Reason 5: Popularity
Snowboarding is big in the USA, but globally skiing is much more popular. This enhances the chance of finding people to join you on your snow adventure. While this does not speak to a technical difference between the two activities, it does affect the chance of you actually getting to do the activity, as that is often socially constrained.
A further advantage of the popularity gap is that it is easier to get practical information and advice, as there is a larger community to draw on for tips and experience.
Reason 6: Child-Friendliness
Skiing has a slight edge here. While children can do both activities, the first skiing lessons start as early as the age of three. For snowboarding, the starting age is eight. The popularity of skiing implies that there are more tuition options for child skiers.
This is another case where the familiarity of skis is relevant, as many three and four-year-olds can have fun by simply playing in the snow with their skis on. This is not an option for baby snowboarders.
Reason 7: Poles
You can’t use poles with a snowboard. These are great mobility crutches that help a skier wend her way down a mountain. They’re usable on the catwalks connecting adjacent trains when deceleration is required. Or when you need to accelerate, which you do by pushing down on the poles.
Poles give skiers more control, which snowboarders can achieve only with body weight. Users do have to manage the risks associated with poles, which can cause injury in the event of a crash and end up getting lost.
Reason 8: Time
Snowboarding takes a longer time to cultivate a basic level of mobility. This means that if you’re a total newbie and training for an upcoming holiday, skiing is likelier an easier choice than snowboarding.
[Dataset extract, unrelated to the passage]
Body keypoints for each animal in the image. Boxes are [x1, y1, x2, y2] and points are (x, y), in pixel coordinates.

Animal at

You get to spend proportionately a smaller time learning the activity, with more remaining holiday in which to enjoy the slopes.
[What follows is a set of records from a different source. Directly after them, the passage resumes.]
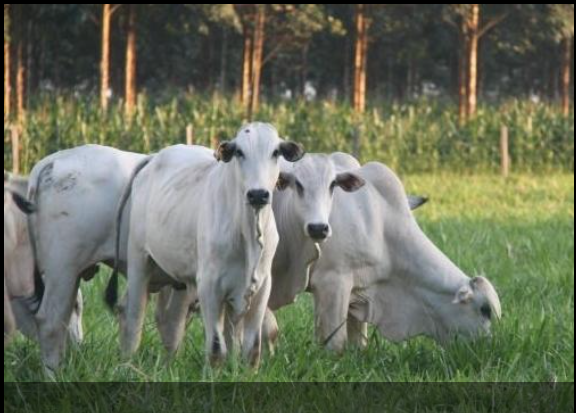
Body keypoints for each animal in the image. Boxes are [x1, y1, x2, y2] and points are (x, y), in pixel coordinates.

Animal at [109, 121, 306, 364]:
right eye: (239, 152)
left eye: (276, 152)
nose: (258, 194)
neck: (248, 233)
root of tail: (155, 156)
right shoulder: (209, 286)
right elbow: (216, 348)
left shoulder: (260, 288)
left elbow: (251, 348)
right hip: (139, 260)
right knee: (133, 314)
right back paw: (127, 360)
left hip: (180, 281)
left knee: (171, 321)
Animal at [268, 154, 500, 350]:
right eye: (485, 310)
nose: (486, 346)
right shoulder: (332, 282)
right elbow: (336, 343)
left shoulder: (358, 290)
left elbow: (359, 342)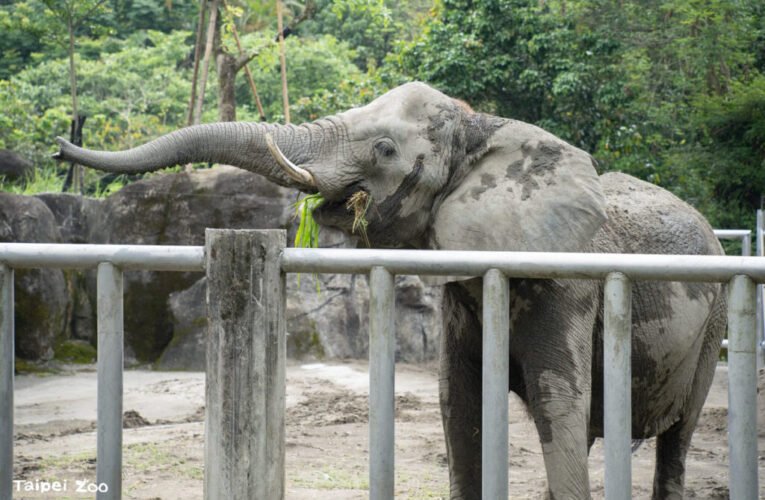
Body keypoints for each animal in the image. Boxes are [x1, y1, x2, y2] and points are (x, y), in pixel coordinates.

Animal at [54, 82, 726, 499]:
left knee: (675, 436)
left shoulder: (567, 284)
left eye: (384, 148)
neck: (482, 126)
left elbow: (556, 399)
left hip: (713, 319)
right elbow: (459, 401)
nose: (61, 144)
This consideration also applies to recurring holidays, as skills learned can fall away without practice, leaving you an effective beginner each time you return to your snow holiday.
How To Choose Between Snowboarding And Skiing
By considering your goals and circumstances, the factors above can be weighted to point in the right direction. Key decision factors are:
- Personal goals: What you want to do in the snow might determine which activity is better.
- Patience: If you want a quick payoff with little falling, skiing will be a better bet.
- Perfection: If high-performance matters, you’re much likelier to get there soon with snowboarding.
- Price: If you’re on a budget, money matters, and again snowboarding will provide an advantage.
- Context: Several of the factors above are contextual, pointing to the need to weigh your individual circumstances.
Conclusion
Snowboarding is easier than skiing. But that’s not the end of the story, snowboarding can be hard to learn. Having regard to the points above and taking stock of your own circumstances, the choice you make isn’t clear. What’s more – you don’t have to choose, and with minimal dedication, the best of both worlds could open up to you.